The rules would increase the requirements for schools to conduct "reliable and impartial" investigations of complaints in order to protect more students, while requiring that schools treat both complainants and respondents equitably. The proposed regulations also specifically direct schools not to "intimidate, threaten, coerce or discriminate against someone" because they reported an incident or participated in the Title IX process. That includes protecting students from retaliation by other students.
Of note, the proposed rules would for the first time include protections for transgender and nonbinary students, and they would extend protections to pregnant and parenting students. Significantly, there would be no requirement that live hearings take place and the evidentiary standard would return to a "preponderance of the evidence," rather than "clear and convincing."
A Title IX investigation is not a legal investigation. It examines violations of school policy, and schools that fail to appropriately respond to such violations could lose federal funding. Institutions of higher education should therefore have formal, thorough processes for receiving, investigating, and resolving reports of alleged violations.
The proposed rules allow institutions to offer informal resolution for sex discrimination complaints. Ideally, such a forum would bring the claimant or alleged victim and his or her attorney together with the school's Title IX coordinators, investigators, decision makers and facilitators, as well as an experienced professional mediator or neutral whose role would be to listen to the parties and help them identify a path toward settlement and resolution, while targeting issues that require change. The mediator would also help the parties explore avenues for helping the alleged victim move forward while ensuring that other students are not similarly victimized.

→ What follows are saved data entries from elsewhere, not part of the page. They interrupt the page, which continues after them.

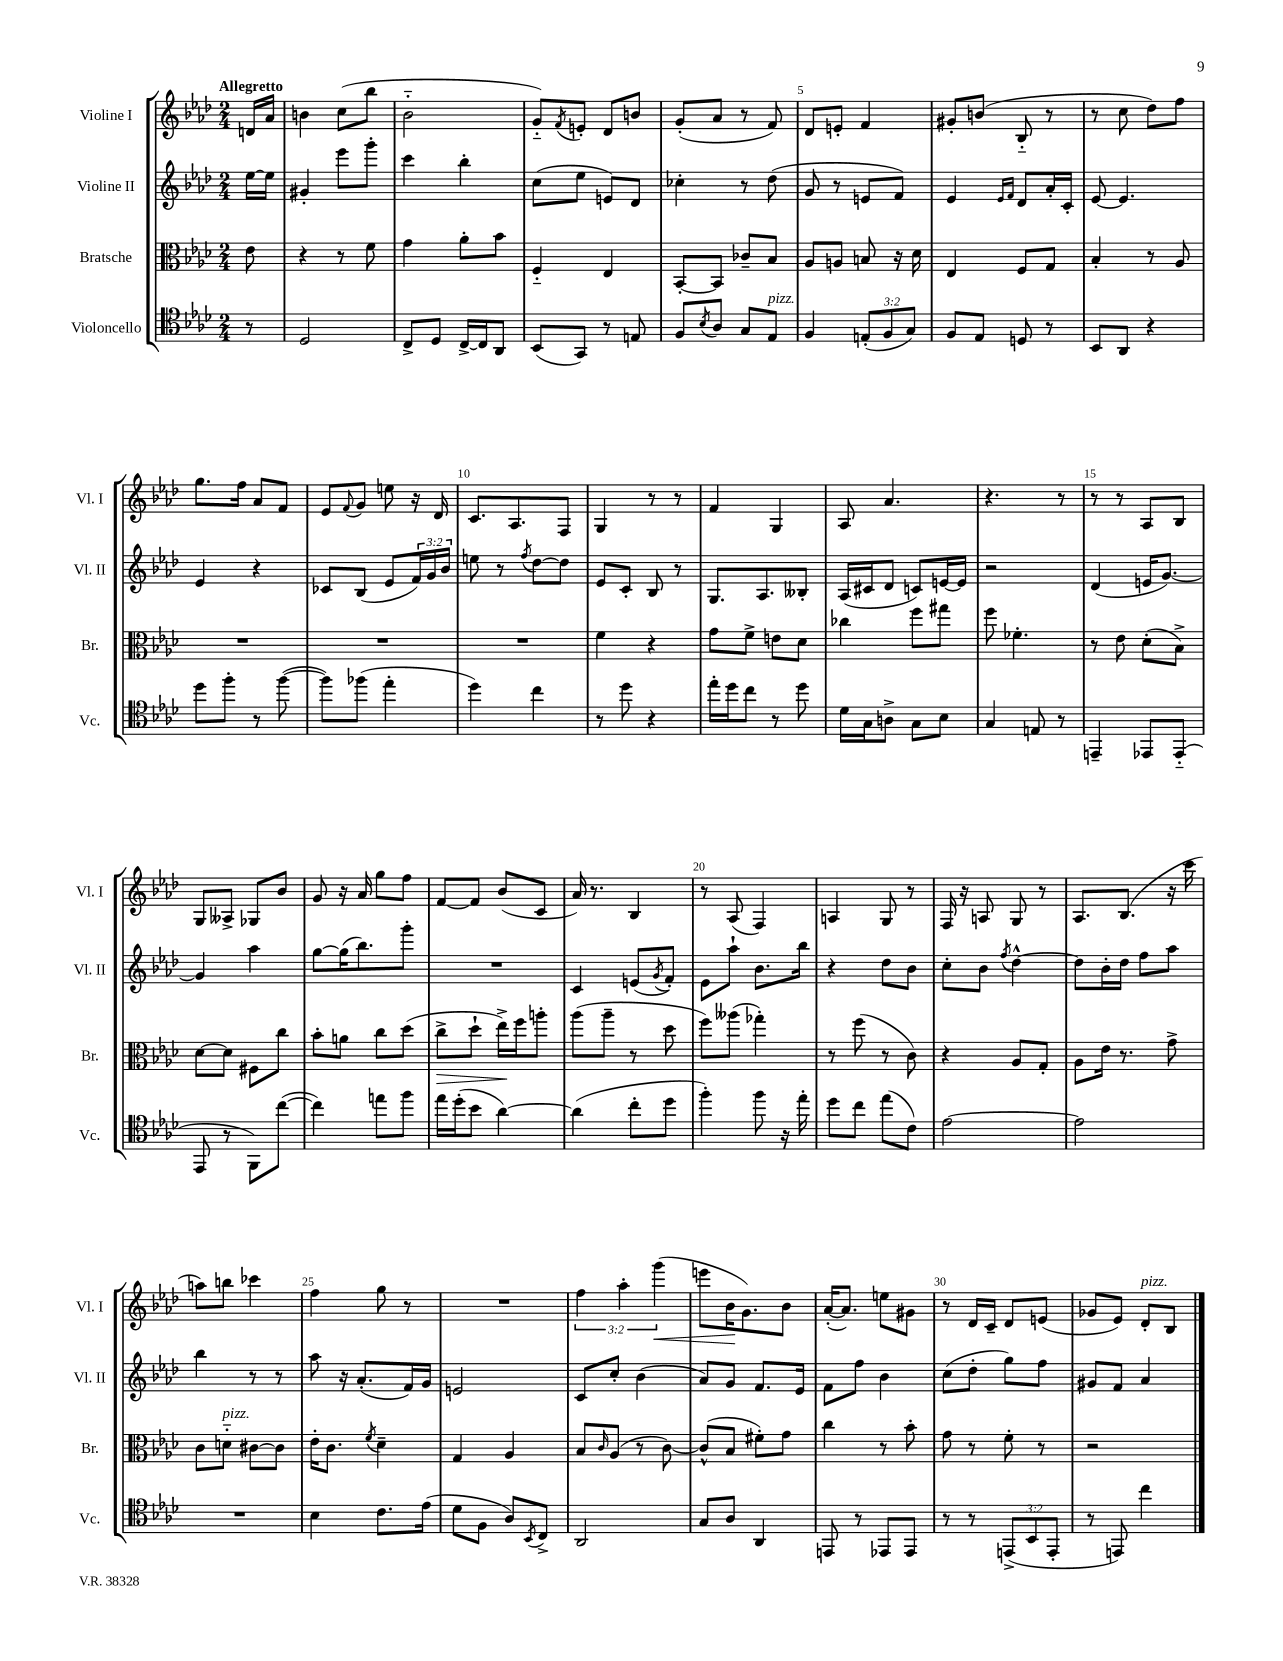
<<
\new StaffGroup <<
\new Staff = "s0" \with { instrumentName = "Violine I" shortInstrumentName = "Vl. I" } {
    \clef treble \key aes \major \numericTimeSignature \time 2/4 \override Staff.TupletNumber.text = #tuplet-number::calc-fraction-text \partial 8 \tempo "Allegretto"
    d'16 aes'16 |
    b'4 c''8( bes''8 |
    bes'2-_ |
    g'8-_) \acciaccatura { f'8 } e'8-. des'8 b'8 |
    g'8-.( aes'8 r8 f'8) |
    des'8 e'8-. f'4 |
    gis'8-. b'8( bes8-_ r8 |
    r8 c''8 des''8) f''8 |
    g''8. f''16 aes'8 f'8 |
    ees'8 \appoggiatura { f'8 } g'8 e''8 r16 des'16 |
    c'8. aes8. f8 |
    g4 r8 r8 |
    f'4 g4 |
    aes8 aes'4. |
    r4. r8 |
    r8 r8 aes8 bes8 |
    g8 aeses8-> ges8 bes'8 |
    g'8 r16 aes'16 g''8 f''8 |
    f'8~ f'8 bes'8( c'8 |
    aes'16) r8. bes4 |
    r8 aes8( f4) |
    a4 g8 r8 |
    f16 r16 a8 g8 r8 |
    aes8. bes8.( r16 c'''16 |
    a''8) b''8 ces'''4 |
    f''4 g''8 r8 |
    R2 |
    \tuplet 3/2 { f''4 aes''4-. g'''4\<( } |
    e'''8 bes'16\! g'8.) bes'8 |
    aes'16~-.( aes'8.) e''8 gis'8 |
    r8 des'16 c'16-- des'8 e'8( |
    ges'8 ees'8) des'8-.^\markup { \italic "pizz." } bes8 \bar "|." |
}
\new Staff = "s1" \with { instrumentName = "Violine II" shortInstrumentName = "Vl. II" } {
    \clef treble \key aes \major \numericTimeSignature \time 2/4 \override Staff.TupletNumber.text = #tuplet-number::calc-fraction-text \partial 8
    ees''16~ ees''16 |
    gis'4-. ees'''8 g'''8-. |
    c'''4 bes''4-. |
    c''8( ees''8 e'8) des'8 |
    ces''4-. r8 des''8( |
    g'8 r8 e'8 f'8) |
    ees'4 \grace { ees'16 f'16 } des'8 aes'16-. c'16-. |
    ees'8~ ees'4. |
    ees'4 r4 |
    ces'8 bes8( ees'8 \tuplet 3/2 { f'16) g'16 bes'16 } |
    e''8 r8 \acciaccatura { f''8 } des''8~ des''8 |
    ees'8 c'8-. bes8 r8 |
    g8. aes8. beses8-. |
    aes16( cis'16 des'8 c'8) e'16~ e'16 |
    r2 |
    des'4( e'16 g'8.~) |
    g'4 aes''4 |
    g''8~ g''16( bes''8.) g'''8-. |
    R2 |
    c'4 e'8( \acciaccatura { g'8 } f'8-.) |
    ees'8 aes''8-! bes'8. bes''16 |
    r4 des''8 bes'8 |
    c''8-. bes'8 \acciaccatura { f''8 } des''4~-^ |
    des''8 bes'16-. des''16 f''8 aes''8 |
    bes''4 r8 r8 |
    aes''8 r16 aes'8.-.( f'16) g'16 |
    e'2 |
    c'8 c''8-. bes'4( |
    aes'8) g'8 f'8. ees'16 |
    f'8 f''8 bes'4 |
    c''8( des''8-. g''8) f''8 |
    gis'8 f'8 aes'4 \bar "|." |
}
\new Staff = "s2" \with { instrumentName = "Bratsche" shortInstrumentName = "Br." } {
    \clef alto \key aes \major \numericTimeSignature \time 2/4 \partial 8
    ees'8 |
    r4 r8 f'8 |
    g'4 aes'8-. bes'8 |
    f4-_ ees4 |
    bes,8~-. bes,8 ces'8-- bes8 |
    aes8 a8 b8 r16 des'16 |
    ees4 f8 g8 |
    bes4-. r8 aes8 |
    R2 |
    R2 |
    R2 |
    f'4 r4 |
    g'8 f'8-> e'8 des'8 |
    ces''4 f''8 gis''8 |
    f''8 fes'4.-. |
    r8 ees'8 des'8-.( bes8->) |
    des'8~ des'8 fis8 c''8 |
    bes'8-. a'8 c''8 des''8( |
    c''8->\> des''8-! ees''16->\!) f''16 a''8-. |
    aes''8( aes''8-- r8 des''8 |
    f''8) aeses''8( ges''4-.) |
    r8 f''8( r8 c'8) |
    r4 aes8 g8-. |
    aes8 ees'16 r8. g'8-> |
    c'8 d'8-_^\markup { \italic "pizz." } cis'8~ cis'8 |
    ees'16-. c'8. \acciaccatura { f'8 } des'4-- |
    g4 aes4 |
    bes8 \grace { c'16 } aes8( r8 c'8~) |
    c'8-^( bes8 fis'8-.) g'8 |
    c''4 r8 bes'8-. |
    g'8 r8 f'8-. r8 |
    r2 \bar "|." |
}
\new Staff = "s3" \with { instrumentName = "Violoncello" shortInstrumentName = "Vc." } {
    \clef tenor \key aes \major \numericTimeSignature \time 2/4 \override Staff.TupletNumber.text = #tuplet-number::calc-fraction-text \partial 8
    r8 |
    des2 |
    c8-> des8 c16~-> c16 aes,8 |
    bes,8( g,8) r8 e8 |
    f8 \acciaccatura { bes8 } aes8 g8 ees8^\markup { \italic "pizz." } |
    f4 \tuplet 3/2 { e8-.( f8 g8) } |
    f8 ees8 d8 r8 |
    bes,8 aes,8 r4 |
    des''8 f''8-. r8 f''8~( |
    f''8) fes''8( ees''4-. |
    des''4) c''4 |
    r8 des''8 r4 |
    ees''16-. des''16 c''8 r8 des''8 |
    des'16 g16 a8-> g8 bes8 |
    g4 e8 r8 |
    e,4-- ees,8 ees,8-_( |
    ees,8 r8 f,8) c''8~( |
    c''4) e''8 f''8 |
    ees''16 des''16-.( bes'8 aes'4~) |
    aes'4( c''8-. des''8 |
    f''4-.) f''8 r16 ees''16-. |
    des''8 c''8 ees''8( c'8) |
    ees'2~ |
    ees'2 |
    R2 |
    bes4 c'8. ees'16( |
    des'8 f8 aes8) \acciaccatura { bes,8 } c8-> |
    aes,2 |
    g8 aes8 aes,4 |
    e,8 r8 ees,8 ees,8 |
    r8 r8 \tuplet 3/2 { e,8->( bes,8 e,8-. } |
    r8 e,8) c''4 \bar "|." |
}
>>
>>
\layout { \context { \Score \override BarNumber.break-visibility = ##(#f #t #t) barNumberVisibility = #(every-nth-bar-number-visible 5) } }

The timing of the new rules is significant. Recent reports have shown that few alleged perpetrators face penalties or expulsion. An Interagency Task Force on Sexual Violence in Education was established in 2022 under the Departments of Education, Justice, and Health and Human Services. The task force was charged with developing recommendations for the Biden administration and for schools and colleges to increase efforts to prevent sexual and dating violence, support survivors, and create culturally responsive training and education for students and staff.
On Nov. 30, 2022, the task force released its first report to Congress on sexual violence in education. The report looked at gaps in Title IX investigations and in the enforcement, recruitment and retention of Department of Education Office for Civil Rights (OCR) and Clery investigators; outreach and training for law enforcement and educational institutions; and best practices in the areas of campus sexual violence prevention, investigation and response. The report noted that OCR was developing new Clery Act guidance and that the Department of Education was developing a standardized campus climate survey tool to be used by higher education institutions.
Schools subject to Title IX have an obligation to fairly and thoroughly investigate all allegations of sexual assault, wherever they occur on campus. They must take such allegations seriously and take appropriate action when evidence supports a finding of alleged misconduct. All victims should be given assurance that they will not face retaliation for reporting assaults, and schools should commit to doing everything in their power to ensure a just and equitable resolution of reported incidents. Of course, mediation and other modes of alternative dispute resolution continue to be highly effective tools for helping all parties resolve their differences and establishing a clear and thoughtful plan for moving forward in a positive direction.